For the last three months, I’ve been experimenting with Terrestrial LoRa and LoraWAN. LoRa is basically is a point-to-point protocol that can transmit characters or binary data. The Othernet signal is carried using LoRa. LoRaWAN is used in Internet of Things applications, mostly for sending data from sensors back to a central point. I have several LoRaWAN gateways that collect temperature, humidity and GPS location and pass them off to a server. They run in the 915MHz band. I’m impressed by LoRa’s ability to pass through the dense foliage here in the Pacific Northwest.
Could LoRa/Othernet be used to extend Othernet coverage from a ground station that can see the satellite broadcast it to places where it cannot?
@Syed take a close look at the RN2903. It looks like it could be re-flashed for LoRa/Othernet.
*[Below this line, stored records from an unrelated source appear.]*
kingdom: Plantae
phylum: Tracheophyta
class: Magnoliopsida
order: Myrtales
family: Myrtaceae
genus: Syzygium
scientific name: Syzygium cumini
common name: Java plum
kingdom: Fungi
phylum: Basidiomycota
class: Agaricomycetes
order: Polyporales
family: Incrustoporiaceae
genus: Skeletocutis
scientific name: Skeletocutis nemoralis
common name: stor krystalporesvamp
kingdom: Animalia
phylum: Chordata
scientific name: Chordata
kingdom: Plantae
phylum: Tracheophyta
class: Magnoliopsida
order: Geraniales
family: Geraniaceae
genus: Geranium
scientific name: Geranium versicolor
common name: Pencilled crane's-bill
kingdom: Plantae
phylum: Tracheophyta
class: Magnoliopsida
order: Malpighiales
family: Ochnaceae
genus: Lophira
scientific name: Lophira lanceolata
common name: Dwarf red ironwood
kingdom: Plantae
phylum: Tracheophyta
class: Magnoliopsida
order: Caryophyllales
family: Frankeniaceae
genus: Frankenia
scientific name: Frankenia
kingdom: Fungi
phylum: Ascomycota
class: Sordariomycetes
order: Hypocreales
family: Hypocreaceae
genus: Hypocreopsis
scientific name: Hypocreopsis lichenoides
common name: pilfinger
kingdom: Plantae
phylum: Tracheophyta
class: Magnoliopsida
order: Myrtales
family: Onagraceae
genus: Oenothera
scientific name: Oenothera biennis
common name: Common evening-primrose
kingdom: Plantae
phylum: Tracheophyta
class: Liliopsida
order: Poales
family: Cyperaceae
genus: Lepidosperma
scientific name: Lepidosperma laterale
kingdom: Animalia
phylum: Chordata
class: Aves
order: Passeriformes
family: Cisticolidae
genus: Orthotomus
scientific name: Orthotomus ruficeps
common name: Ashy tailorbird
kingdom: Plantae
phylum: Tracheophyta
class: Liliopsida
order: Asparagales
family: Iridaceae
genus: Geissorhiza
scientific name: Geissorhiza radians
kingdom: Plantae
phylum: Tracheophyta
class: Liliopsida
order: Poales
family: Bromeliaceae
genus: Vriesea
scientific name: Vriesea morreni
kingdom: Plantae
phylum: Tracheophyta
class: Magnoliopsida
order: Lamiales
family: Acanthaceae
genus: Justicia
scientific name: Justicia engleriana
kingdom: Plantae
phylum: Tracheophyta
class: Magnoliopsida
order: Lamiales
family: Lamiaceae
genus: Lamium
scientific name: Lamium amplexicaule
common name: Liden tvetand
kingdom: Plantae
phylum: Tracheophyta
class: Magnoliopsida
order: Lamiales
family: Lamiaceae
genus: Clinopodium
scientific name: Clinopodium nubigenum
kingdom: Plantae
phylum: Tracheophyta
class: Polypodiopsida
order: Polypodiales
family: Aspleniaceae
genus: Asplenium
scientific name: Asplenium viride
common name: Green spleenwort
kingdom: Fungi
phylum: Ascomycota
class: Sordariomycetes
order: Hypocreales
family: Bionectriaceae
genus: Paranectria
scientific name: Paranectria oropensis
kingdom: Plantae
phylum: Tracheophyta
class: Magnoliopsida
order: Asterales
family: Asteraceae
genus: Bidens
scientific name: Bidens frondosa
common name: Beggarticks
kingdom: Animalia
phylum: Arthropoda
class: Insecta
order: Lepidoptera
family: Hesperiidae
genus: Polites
How about a three Dreamcatchers setup, One to receive the satellite signal (in a good reception point), the second to transmit the terrestrial signal, the third would receive the terrestrial signal and support the webpage.
Lately I have been learning about Amateur Radio mesh networks. It’s called AREDN. I have a 5 GHz 13" dish pointing to a mountain top about 10 miles away line of sight. The radio is in the feedhorn and the output is Ethernet to a regular PC. It’s powered with a PoE injector device. I’m a node of a small local network within the 5 GHz ham band.
You’re lucky… My data links are about 10 to 15 miles over the hills and valleys… So I’m stuck with
1200 and 9600 baud, running multiple bands to try and limit interference. (my node has three active port links on the common 2m 220 and 440… just because it’s easy find radios and antennas). We keep only one sending and one receiving station on each frequency… so no COS delays. - no multi-cast - all point to point
Interesting that HamWAN doesn’t mention the word Mesh, even though it looks like it is. Look up AREDN. This the the International mesh network for hams.
I have a few router setup with Hsmm-mesh. I think it’s been pretty much replaced by Arden net. Although, there aren’t any hams close to me and the closest big cities are 1.5 and 2 hours away. Kind of sucks being in the middle of nowhere with nobody to play with.